* [WHAT TO DO]:
Copy the records below verbatim, starting at the line with "pose: elev=4.8 azim=92.5 roll=248.7 dist=1.50" and ending with the line with "Dot at: (253, 224)", both included.

* [PROVIDED DATA]:
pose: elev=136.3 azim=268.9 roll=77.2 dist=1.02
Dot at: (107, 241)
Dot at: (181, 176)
* * *
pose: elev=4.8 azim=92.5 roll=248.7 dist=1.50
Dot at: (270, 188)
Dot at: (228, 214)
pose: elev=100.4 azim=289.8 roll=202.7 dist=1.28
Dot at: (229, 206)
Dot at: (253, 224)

* [WRITTEN REPLY]:
pose: elev=4.8 azim=92.5 roll=248.7 dist=1.50
Dot at: (270, 188)
Dot at: (228, 214)
pose: elev=100.4 azim=289.8 roll=202.7 dist=1.28
Dot at: (229, 206)
Dot at: (253, 224)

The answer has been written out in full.